# WE NEED A "DO IT YOURSELF" SUBFORUM, IF WE ALL CRY IT WILL HAPPEN, SO START WHINING!



## terryrook (Jun 10, 2011)

I as well as others have tried appealing to rootz cops oops "mods" about creating a do it yourself subsection where we can teach peeps to theme, rom, metamorph, edit png's, whatever we all would like to learn and share, the DIY threads are so scattered it takes a good 20 minutes to find what your looking for, if you would like a subforum like this you have to let rootzwiki know, so if you want this, speak out, if not, we have ways of forcing your vote, lets not forget those pics I took that one time of the cottage cheese and the emu, yup, still got em on a flash drive around here somewhere. (you know who you are) Thanks Everebody and lets learn this ish ourselves!


----------



## 2defmouze (Oct 12, 2011)

The idea is cool... though I imagine if someone would write up a couple very good DIY's, the mods would probably agree to pin them up top, no? Might not get their own section but that could help.


----------



## willbur73 (Oct 17, 2011)

A subforum, would make keeping track of things so much easier. Would be much appreciated.


----------



## TopazAaron (Jun 29, 2011)

DO it Do it Do it!


----------



## terryrook (Jun 10, 2011)

2defmouze said:


> The idea is cool... though I imagine if someone would write up a couple very good DIY's, the mods would probably agree to pin them up top, no? Might not get their own section but that could help.
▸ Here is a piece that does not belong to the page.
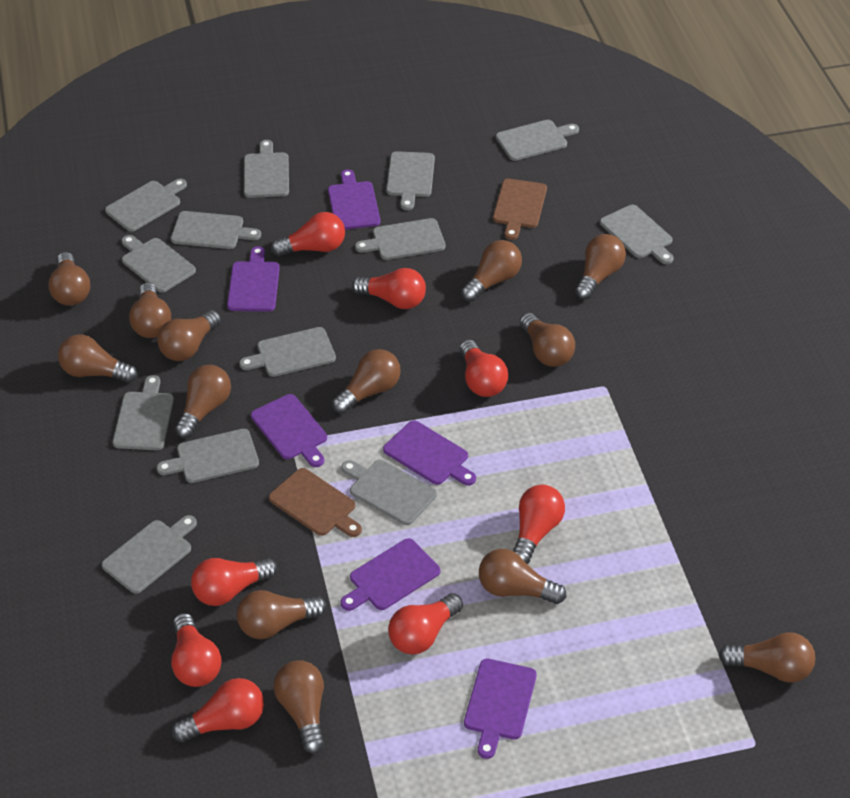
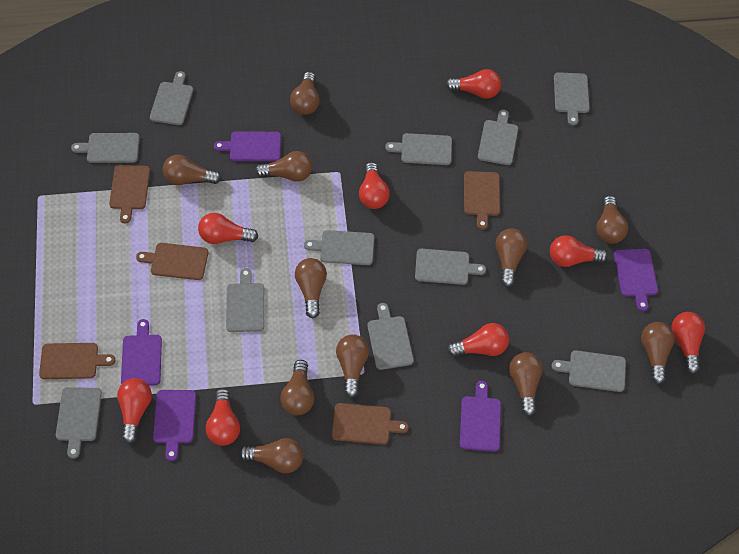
brown cutting board: [269,468,362,537] [493,179,547,240] = 2 -> [39,343,115,379] [109,165,150,223] [136,243,208,280] [332,403,409,445] [464,171,500,230] = 5
brown light bulb: [48,252,90,306] [58,334,137,383] [129,283,171,338] [157,310,221,361] [175,365,231,438] [237,590,327,639] [273,660,325,754] [332,349,401,414] [461,240,522,302] [479,549,566,604] [520,313,575,367] [575,234,626,300] [719,632,815,682] = 13 -> [163,155,221,185] [239,438,303,473] [255,151,312,182] [280,360,314,415] [290,72,320,115] [295,258,327,318] [336,334,369,398] [496,228,527,287] [509,352,543,416] [596,196,628,244] [641,322,675,384] = 11
grey cutting board: [102,515,197,594] [105,179,187,232] [113,375,174,450] [122,235,196,293] [157,429,259,483] [171,211,261,249] [239,327,336,377] [244,140,289,198] [341,460,437,525] [355,218,446,260] [386,151,435,210] [496,120,579,161] [600,205,674,264] = 13 -> [56,387,102,459] [71,133,140,163] [150,71,193,125] [226,268,264,332] [304,230,374,265] [367,303,414,370] [385,133,452,165] [415,249,486,285] [478,110,518,165] [551,350,626,392] [554,72,590,125] = 11
purple cutting board: [227,246,280,311] [251,394,327,467] [328,169,380,230] [341,538,440,611] [383,420,476,486] [464,659,537,759] = 6 -> [121,319,162,386] [153,390,196,461] [214,131,281,161] [460,381,501,452] [614,249,658,311] = 5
There's a few that have been pinned and it helps if your on your pc. Using the rootzwiki app or Tapatalk makes it alot harder to find. we need a do it yourself development help section.

Sent from my DROID BIONIC using RootzWiki Forums


----------



## poontab (Jun 7, 2011)

OP I'm not sure I understand what the tears are about. We have a tutorials subforum.



terryrook said:


> There's a few that have been pinned and it helps if your on your pc. Using the rootzwiki app or Tapatalk makes it alot harder to find. we need a do it yourself development help section. Sent from my DROID BIONIC using RootzWiki Forums


We don't have control over the tapatalk or forum runner app layout & navigation. AFAIK to look at pinned/stickied topics you only need to touch the top of the screen which says "Stickies".


----------



## skinnyguy (Nov 4, 2011)

Here is your DIY mod section.
http://rootzwiki.com/forum/48-development/
Enjoy! End of subject.


----------